LADSoft / OrangeC

OrangeC Compiler And Tool Chain
http://ladsoft.tripod.com/orange_c_compiler.html
Other
285 stars 39 forks source link

Optimizer - optimize branches for branch prediction #254

Open LADSoft opened 5 years ago

LADSoft commented 5 years ago

minimize branches and generally ease the way for branch prediction in the later pentiums to result in faster code...

chuggafan commented 5 years ago

I've dug up the old Intel Pentium II optimization guideline pdf on the internet here which uses the same exact example code for branch prediction as the new manual, for the new manual, the pages that directly say what we want start Here, old manual on branch prediction is Here, and the old manual's method to predict is Here,

So, the rules that intel gives on Branch Prediction basically boil down to:

  1. Keep code and data on separate pages
  2. eliminate branches where possible
  3. arrange code to be consistent with the Static Branch Prediction Algorithm (jumping forward is assumed not taken, jumping backwards is assumed taken, at first encounter of the jump)
  4. inline functions and pair up the calls and returns
  5. unroll loops to keep the loops having sixteen or less iterations (unless this causes large code increases)
  6. Avoid two conditional branch instructions in a loop so both have the same target address and, at the same time, belong to the same 16 byte aligned code block (this isn't an optimization thing in the old book as I do not believe they are 16 byte aligned on the Pentium II, however, the new manual is for anything the Pentium 4 and above)

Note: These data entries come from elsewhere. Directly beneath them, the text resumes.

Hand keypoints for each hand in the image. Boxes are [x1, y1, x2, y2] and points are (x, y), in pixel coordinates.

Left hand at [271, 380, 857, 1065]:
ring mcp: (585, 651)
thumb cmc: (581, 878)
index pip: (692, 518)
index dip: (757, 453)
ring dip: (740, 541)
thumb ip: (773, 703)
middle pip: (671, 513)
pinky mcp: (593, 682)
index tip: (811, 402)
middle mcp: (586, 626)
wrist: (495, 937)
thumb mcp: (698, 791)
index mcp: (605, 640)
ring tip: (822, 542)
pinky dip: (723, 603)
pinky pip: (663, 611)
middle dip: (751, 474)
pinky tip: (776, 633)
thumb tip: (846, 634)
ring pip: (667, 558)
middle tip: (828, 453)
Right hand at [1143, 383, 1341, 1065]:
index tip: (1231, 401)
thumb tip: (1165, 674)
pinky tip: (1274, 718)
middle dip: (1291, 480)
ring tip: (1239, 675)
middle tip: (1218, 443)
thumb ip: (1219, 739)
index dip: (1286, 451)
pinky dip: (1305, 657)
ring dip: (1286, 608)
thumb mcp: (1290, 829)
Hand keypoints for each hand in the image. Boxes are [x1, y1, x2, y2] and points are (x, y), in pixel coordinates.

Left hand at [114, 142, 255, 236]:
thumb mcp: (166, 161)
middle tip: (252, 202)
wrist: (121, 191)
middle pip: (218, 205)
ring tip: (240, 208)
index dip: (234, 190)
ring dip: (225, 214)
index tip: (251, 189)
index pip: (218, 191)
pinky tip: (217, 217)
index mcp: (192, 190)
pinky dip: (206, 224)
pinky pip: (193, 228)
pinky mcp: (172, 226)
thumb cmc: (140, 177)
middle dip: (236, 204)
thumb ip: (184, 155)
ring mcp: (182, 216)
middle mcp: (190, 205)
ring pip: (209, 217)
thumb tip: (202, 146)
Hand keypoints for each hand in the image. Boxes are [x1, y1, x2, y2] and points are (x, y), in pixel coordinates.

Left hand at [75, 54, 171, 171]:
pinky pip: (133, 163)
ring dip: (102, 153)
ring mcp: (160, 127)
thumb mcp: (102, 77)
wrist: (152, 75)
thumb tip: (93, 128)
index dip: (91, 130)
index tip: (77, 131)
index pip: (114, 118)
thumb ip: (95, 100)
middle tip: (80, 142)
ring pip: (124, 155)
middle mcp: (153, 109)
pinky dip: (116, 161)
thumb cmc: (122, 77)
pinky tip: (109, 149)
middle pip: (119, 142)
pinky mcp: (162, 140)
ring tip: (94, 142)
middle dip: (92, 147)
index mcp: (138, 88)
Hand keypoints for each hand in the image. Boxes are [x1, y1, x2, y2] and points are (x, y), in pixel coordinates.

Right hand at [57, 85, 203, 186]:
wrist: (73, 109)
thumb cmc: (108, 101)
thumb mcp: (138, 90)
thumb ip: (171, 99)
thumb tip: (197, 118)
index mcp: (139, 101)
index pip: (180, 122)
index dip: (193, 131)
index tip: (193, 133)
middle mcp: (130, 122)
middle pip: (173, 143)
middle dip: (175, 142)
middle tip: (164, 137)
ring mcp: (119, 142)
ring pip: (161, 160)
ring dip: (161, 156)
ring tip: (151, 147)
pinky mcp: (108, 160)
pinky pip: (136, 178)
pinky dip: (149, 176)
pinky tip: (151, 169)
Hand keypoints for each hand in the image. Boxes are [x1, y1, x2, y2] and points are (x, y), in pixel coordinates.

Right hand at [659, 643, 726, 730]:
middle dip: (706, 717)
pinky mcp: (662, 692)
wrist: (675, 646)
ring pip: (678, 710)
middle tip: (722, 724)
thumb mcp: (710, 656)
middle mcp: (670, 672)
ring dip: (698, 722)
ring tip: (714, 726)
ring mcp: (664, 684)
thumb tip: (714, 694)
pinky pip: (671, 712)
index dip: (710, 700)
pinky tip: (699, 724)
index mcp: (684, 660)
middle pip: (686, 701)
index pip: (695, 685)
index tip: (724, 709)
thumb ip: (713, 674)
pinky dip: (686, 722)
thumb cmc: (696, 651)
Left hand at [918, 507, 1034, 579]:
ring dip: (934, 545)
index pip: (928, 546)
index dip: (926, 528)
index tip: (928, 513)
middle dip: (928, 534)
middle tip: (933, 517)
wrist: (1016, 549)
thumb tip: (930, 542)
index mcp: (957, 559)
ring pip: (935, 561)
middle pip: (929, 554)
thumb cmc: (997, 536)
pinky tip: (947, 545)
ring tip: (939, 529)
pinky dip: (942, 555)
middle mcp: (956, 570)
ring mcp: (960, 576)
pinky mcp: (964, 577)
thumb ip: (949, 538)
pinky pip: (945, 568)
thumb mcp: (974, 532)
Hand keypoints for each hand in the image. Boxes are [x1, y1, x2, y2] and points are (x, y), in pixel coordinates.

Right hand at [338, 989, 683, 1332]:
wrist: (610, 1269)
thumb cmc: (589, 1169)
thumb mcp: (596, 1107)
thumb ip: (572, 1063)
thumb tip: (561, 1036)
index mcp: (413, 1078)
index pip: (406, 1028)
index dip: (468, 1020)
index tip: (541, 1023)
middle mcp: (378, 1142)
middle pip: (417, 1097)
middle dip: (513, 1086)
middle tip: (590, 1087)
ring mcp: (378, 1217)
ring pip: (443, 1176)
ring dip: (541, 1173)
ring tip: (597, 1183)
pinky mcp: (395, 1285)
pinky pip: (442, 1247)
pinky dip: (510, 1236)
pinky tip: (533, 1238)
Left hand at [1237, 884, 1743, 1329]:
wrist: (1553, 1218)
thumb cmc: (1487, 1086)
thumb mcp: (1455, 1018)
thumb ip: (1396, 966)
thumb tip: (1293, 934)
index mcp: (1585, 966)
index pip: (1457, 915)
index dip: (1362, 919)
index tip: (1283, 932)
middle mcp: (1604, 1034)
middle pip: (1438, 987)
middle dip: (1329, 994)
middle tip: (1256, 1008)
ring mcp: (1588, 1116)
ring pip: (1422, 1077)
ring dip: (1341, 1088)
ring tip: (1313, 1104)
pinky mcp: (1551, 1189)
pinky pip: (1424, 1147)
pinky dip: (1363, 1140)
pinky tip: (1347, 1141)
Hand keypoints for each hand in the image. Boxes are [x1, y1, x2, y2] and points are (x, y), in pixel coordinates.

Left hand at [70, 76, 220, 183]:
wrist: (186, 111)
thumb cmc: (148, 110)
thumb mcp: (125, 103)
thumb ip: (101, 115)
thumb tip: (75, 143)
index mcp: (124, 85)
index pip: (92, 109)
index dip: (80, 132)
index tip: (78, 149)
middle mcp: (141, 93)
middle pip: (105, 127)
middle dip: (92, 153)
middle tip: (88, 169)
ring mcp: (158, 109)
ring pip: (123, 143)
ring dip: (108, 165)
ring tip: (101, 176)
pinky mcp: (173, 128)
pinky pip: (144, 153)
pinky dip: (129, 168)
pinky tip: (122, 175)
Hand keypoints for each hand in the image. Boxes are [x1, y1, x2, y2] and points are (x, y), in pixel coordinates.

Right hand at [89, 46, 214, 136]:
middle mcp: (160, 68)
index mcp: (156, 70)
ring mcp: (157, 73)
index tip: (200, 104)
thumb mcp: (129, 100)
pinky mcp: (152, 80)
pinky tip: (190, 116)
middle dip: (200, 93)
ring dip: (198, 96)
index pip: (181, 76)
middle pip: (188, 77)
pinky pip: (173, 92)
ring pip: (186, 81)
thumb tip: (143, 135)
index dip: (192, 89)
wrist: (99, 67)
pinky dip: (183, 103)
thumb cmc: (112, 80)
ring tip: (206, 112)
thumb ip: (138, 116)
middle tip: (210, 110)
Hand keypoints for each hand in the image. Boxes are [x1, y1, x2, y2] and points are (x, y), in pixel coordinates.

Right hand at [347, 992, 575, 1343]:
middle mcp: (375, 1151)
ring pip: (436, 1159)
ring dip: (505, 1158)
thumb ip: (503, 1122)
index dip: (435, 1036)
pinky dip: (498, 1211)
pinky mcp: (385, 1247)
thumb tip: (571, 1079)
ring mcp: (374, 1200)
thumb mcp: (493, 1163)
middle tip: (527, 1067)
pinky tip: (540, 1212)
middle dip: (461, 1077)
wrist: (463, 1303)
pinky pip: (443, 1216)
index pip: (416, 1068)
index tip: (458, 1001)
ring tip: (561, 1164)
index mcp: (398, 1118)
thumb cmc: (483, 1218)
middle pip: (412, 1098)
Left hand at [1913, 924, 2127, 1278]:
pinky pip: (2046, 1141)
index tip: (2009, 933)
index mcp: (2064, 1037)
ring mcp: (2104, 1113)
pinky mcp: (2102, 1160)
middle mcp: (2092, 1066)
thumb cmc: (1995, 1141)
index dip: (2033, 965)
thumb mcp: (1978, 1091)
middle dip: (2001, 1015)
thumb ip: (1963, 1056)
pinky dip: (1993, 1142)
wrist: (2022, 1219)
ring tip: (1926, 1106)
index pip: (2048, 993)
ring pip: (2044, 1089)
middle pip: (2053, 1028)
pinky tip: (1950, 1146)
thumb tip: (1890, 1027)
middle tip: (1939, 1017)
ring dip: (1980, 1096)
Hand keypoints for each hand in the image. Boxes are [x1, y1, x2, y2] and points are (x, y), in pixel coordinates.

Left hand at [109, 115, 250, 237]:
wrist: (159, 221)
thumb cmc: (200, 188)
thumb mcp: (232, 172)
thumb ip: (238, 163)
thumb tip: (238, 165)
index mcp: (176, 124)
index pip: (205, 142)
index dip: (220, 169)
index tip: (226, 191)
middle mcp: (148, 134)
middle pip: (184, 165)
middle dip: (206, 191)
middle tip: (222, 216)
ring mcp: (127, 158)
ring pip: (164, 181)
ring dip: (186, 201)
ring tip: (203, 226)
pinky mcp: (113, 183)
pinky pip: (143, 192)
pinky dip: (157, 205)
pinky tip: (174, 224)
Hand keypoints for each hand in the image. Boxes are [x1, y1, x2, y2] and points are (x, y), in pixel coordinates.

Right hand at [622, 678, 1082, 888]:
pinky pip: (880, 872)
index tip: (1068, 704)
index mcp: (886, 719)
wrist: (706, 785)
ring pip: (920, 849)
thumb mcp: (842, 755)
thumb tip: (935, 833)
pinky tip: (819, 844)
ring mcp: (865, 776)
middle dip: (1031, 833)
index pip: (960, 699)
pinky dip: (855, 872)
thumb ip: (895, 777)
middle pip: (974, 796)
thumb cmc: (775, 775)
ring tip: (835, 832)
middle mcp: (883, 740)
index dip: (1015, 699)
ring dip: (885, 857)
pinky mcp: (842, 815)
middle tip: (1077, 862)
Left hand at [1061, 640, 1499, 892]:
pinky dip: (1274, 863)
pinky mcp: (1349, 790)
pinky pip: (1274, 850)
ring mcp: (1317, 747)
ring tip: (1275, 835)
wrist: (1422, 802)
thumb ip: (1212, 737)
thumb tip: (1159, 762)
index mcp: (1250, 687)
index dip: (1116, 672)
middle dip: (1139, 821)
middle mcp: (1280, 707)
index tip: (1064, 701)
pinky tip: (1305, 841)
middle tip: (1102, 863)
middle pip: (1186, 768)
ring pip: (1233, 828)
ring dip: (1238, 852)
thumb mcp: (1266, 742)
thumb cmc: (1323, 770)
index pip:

On Intel's new manuals, they have a system of showing Compiler/Assembler authors what each optimization's impact is and how general the optimization is, which should be helpful in deciding the priority to implement anything in the optimizer at all.

GitMensch commented 5 years ago

Hm, 2-6 would only be done if optimizations are on, correct? Do you know if the rule 3-6 are true for AMD, too?

chuggafan commented 5 years ago

https://www.amd.com/system/files/TechDocs/25112.PDF#page=142

It appears rules 3-6 are all true as well, with AMD being more specific about inline size (25 instructions), 3 jmps in a 16 byte block, unroll loops, arrange to be consistent with BPA, with a few more caveats that I currently do not have the time to search for and display out in a nice list.

chuggafan commented 5 years ago

https://www.agner.org/optimize/microarchitecture.pdf Agner seems to have compiled a good list of everything from P1 up.

I also thought it through and that unless we have indicators in code or PGO (profile guided optimization) such a feature like this is difficult to make, better branch folding however, is an optimization that is possible to do on regular code.

GitMensch commented 3 years ago

Please allow the user to override prediction by likely/unlikely, see https://stackoverflow.com/questions/109710.

LADSoft commented 3 years ago

@GitMensch yeah I think that was coming in the next milestone. C++2020 introduces those as attributes and I presume GNU C++ has attribute for it as well.

referring to @chuggafan's comment in 2018 there are possibly one or two cases where the compiler could assume the likeliness or unlikeliness of branches based on whether something like an 'if' statement exits a loop (via break or goto), for example... but it would largely be up to the user to specify in the absence of something like PGO...

chuggafan commented 3 years ago

Yes, IMHO the best way to perform branch prediction in absence of PGO is [[likely]] and [[unlikely]], depending on the arch/processor we're compiling for we can actually give it hints about how the branches will go, such as on x86, but those hints are ignored in the modern day so... https://www.agner.org/optimize/optimizing_assembly.pdf

Also, for doing likely vs unlikely branches, if we have data giving us that something is more likely to be taken we make that the one that we don't branch into and the code naturally flows into, otherwise we just branch to that. e.g.

; do logic here
CMP eax, 1 ; is likely to be 0, not 1, on a boolean comparison...
JEQ exit
; do more logic here
exit:
RET

Essentially, what we really should be doing is block reordering so that the likelyhood of a block being executed determines the order from most likely to least likely.

LADSoft commented 3 years ago

yeah i figured that was going to be how it goes... this should be relatively simple to implement I think. I figured the one case we could probably guess at was when you break out of a loop at the end of an if statement... the body of that if statement is a good guess at an 'unlikely' case lol. I haven't been able to come up with other examples yet though...